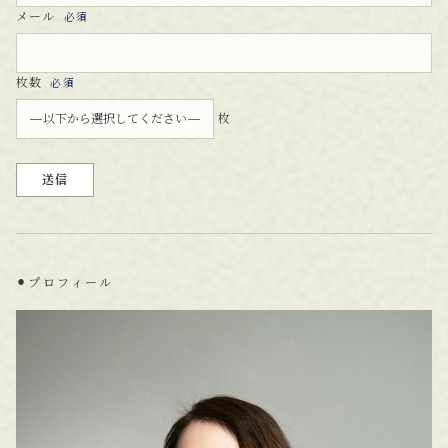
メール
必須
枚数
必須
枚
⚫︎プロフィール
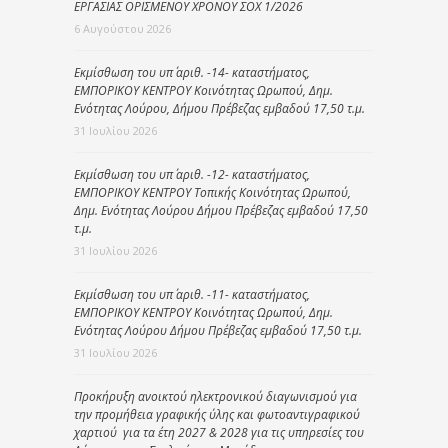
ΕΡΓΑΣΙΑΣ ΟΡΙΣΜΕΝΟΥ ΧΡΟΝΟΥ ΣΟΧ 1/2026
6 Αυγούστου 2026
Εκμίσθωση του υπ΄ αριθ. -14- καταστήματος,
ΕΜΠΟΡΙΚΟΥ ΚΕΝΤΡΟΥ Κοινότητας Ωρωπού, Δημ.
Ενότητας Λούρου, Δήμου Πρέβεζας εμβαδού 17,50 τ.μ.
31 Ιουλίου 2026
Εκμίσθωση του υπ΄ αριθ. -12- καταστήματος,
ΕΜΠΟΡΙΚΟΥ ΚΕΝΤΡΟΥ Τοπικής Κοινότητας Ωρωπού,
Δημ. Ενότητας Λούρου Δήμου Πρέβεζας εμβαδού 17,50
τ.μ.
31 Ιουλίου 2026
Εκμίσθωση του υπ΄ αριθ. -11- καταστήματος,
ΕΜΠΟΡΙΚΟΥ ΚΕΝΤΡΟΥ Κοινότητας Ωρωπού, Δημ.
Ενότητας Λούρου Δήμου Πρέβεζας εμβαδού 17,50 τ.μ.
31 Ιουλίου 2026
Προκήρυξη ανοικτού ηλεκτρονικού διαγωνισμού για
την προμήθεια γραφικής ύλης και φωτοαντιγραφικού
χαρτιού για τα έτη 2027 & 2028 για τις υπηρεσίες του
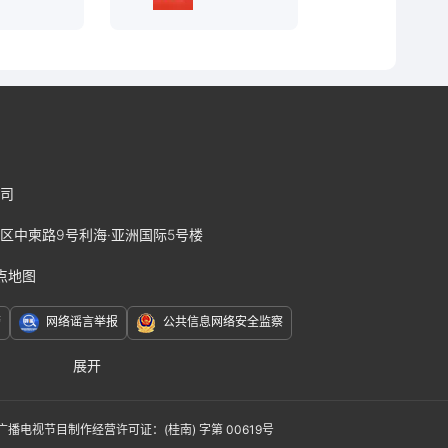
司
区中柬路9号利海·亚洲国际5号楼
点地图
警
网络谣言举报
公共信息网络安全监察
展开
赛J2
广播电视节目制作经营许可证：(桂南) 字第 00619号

+++++

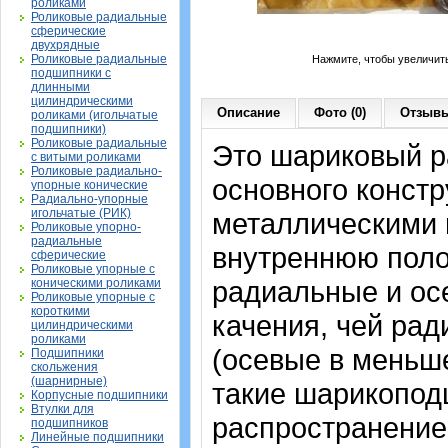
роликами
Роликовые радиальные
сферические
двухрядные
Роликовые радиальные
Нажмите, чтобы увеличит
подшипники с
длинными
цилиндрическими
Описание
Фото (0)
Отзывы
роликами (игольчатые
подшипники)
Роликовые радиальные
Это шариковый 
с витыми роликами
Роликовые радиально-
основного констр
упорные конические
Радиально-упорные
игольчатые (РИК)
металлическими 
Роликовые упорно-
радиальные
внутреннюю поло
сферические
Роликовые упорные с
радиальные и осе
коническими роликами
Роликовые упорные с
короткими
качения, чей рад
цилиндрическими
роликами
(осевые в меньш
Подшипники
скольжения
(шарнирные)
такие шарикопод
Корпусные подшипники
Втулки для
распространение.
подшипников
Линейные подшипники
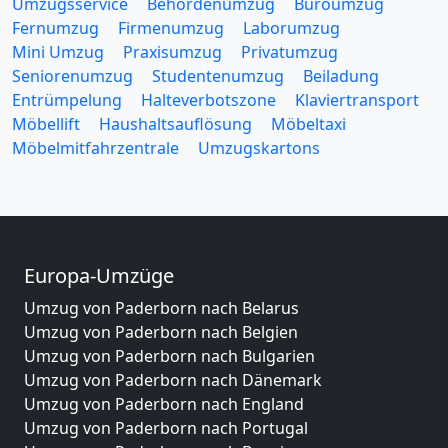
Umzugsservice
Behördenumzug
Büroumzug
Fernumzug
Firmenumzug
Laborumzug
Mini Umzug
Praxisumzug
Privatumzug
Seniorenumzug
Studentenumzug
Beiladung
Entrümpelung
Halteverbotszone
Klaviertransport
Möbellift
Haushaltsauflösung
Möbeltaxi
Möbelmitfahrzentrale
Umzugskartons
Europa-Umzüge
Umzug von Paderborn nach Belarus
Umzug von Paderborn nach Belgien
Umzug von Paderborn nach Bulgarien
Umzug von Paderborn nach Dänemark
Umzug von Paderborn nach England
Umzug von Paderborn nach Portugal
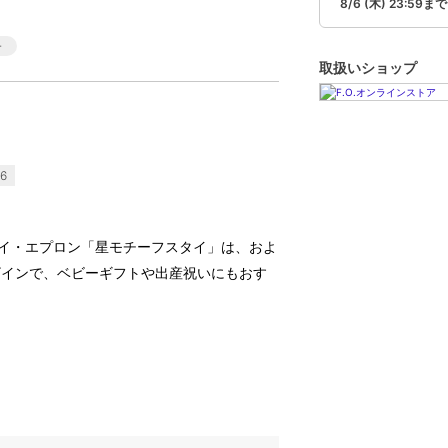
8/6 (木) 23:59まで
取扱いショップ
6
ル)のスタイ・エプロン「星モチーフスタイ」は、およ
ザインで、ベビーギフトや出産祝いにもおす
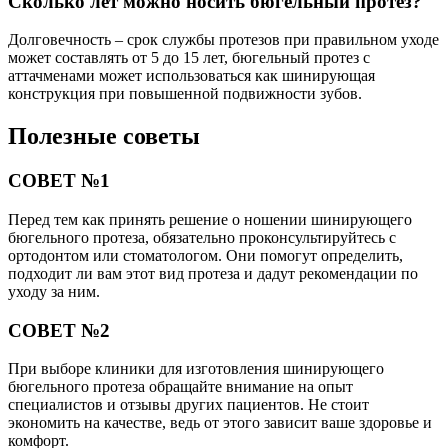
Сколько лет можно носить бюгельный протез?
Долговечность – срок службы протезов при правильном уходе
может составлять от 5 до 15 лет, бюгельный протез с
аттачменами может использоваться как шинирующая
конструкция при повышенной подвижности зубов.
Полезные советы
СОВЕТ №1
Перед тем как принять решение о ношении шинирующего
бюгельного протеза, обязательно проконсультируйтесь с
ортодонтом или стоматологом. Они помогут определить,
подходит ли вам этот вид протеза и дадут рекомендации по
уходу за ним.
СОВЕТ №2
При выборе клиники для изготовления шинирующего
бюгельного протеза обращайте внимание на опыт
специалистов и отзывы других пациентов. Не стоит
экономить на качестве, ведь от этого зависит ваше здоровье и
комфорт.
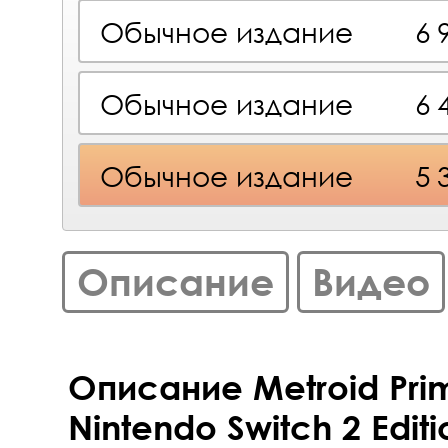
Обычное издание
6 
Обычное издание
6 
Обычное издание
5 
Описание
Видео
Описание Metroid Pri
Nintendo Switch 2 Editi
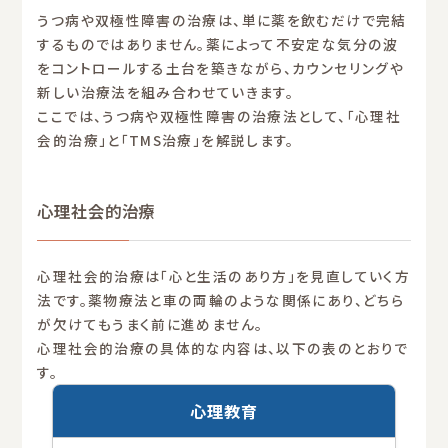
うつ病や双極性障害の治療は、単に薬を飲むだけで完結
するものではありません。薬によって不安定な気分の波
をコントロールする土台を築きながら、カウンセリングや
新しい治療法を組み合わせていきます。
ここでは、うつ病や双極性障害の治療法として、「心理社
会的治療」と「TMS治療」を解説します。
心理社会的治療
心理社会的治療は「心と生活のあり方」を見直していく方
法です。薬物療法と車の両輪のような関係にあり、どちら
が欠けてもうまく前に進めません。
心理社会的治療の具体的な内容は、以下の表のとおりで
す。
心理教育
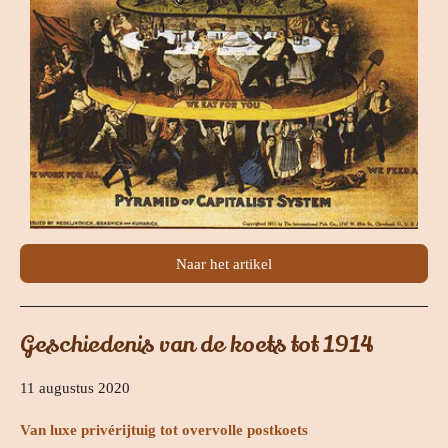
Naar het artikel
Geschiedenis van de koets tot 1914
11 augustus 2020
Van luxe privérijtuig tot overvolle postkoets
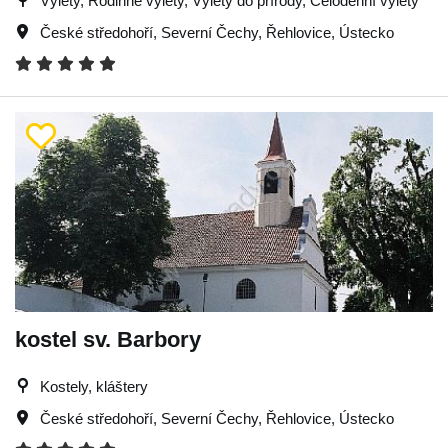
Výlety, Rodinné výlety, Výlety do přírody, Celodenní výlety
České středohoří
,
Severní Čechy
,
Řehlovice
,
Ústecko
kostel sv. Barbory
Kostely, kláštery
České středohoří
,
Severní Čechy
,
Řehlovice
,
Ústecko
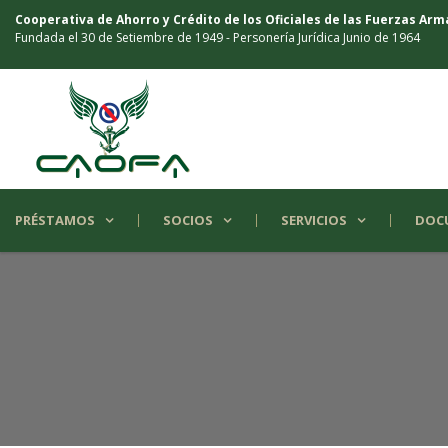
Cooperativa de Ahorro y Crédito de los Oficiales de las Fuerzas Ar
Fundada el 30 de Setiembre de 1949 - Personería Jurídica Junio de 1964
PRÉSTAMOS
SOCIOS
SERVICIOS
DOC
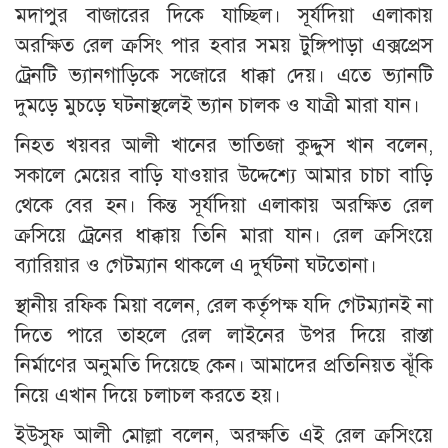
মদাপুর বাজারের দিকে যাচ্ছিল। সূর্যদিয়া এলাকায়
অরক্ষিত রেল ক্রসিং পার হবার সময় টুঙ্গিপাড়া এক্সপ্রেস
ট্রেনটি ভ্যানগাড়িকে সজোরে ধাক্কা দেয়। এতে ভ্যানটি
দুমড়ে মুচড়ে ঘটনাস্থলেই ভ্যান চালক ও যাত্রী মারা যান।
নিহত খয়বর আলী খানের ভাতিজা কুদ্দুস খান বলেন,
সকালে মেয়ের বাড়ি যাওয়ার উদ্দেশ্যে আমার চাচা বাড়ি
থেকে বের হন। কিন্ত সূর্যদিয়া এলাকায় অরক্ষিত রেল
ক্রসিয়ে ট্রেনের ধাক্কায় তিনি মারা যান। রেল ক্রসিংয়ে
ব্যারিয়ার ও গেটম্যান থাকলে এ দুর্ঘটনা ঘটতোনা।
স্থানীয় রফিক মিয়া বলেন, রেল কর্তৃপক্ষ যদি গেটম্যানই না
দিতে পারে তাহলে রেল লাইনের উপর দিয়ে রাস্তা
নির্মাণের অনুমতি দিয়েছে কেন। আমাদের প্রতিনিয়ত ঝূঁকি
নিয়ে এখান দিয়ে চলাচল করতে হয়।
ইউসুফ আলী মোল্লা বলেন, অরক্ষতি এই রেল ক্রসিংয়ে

+++++

◆ Problem to work on
Please reproduce the entries' text from the line that contains "Cooperativa de Ahorro" through the line that contains "ইউসুফ আলী মোল্লা", with both of those lines included, and leave the pictures out of your answer.

◆ Answer for the task
Cooperativa de Ahorro y Crédito de los Oficiales de las Fuerzas Ar
Fundada el 30 de Setiembre de 1949 - Personería Jurídica Junio de 1964
PRÉSTAMOS
SOCIOS
SERVICIOS
DOC
মদাপুর বাজারের দিকে যাচ্ছিল। সূর্যদিয়া এলাকায়
অরক্ষিত রেল ক্রসিং পার হবার সময় টুঙ্গিপাড়া এক্সপ্রেস
ট্রেনটি ভ্যানগাড়িকে সজোরে ধাক্কা দেয়। এতে ভ্যানটি
দুমড়ে মুচড়ে ঘটনাস্থলেই ভ্যান চালক ও যাত্রী মারা যান।
নিহত খয়বর আলী খানের ভাতিজা কুদ্দুস খান বলেন,
সকালে মেয়ের বাড়ি যাওয়ার উদ্দেশ্যে আমার চাচা বাড়ি
থেকে বের হন। কিন্ত সূর্যদিয়া এলাকায় অরক্ষিত রেল
ক্রসিয়ে ট্রেনের ধাক্কায় তিনি মারা যান। রেল ক্রসিংয়ে
ব্যারিয়ার ও গেটম্যান থাকলে এ দুর্ঘটনা ঘটতোনা।
স্থানীয় রফিক মিয়া বলেন, রেল কর্তৃপক্ষ যদি গেটম্যানই না
দিতে পারে তাহলে রেল লাইনের উপর দিয়ে রাস্তা
নির্মাণের অনুমতি দিয়েছে কেন। আমাদের প্রতিনিয়ত ঝূঁকি
নিয়ে এখান দিয়ে চলাচল করতে হয়।
ইউসুফ আলী মোল্লা বলেন, অরক্ষতি এই রেল ক্রসিংয়ে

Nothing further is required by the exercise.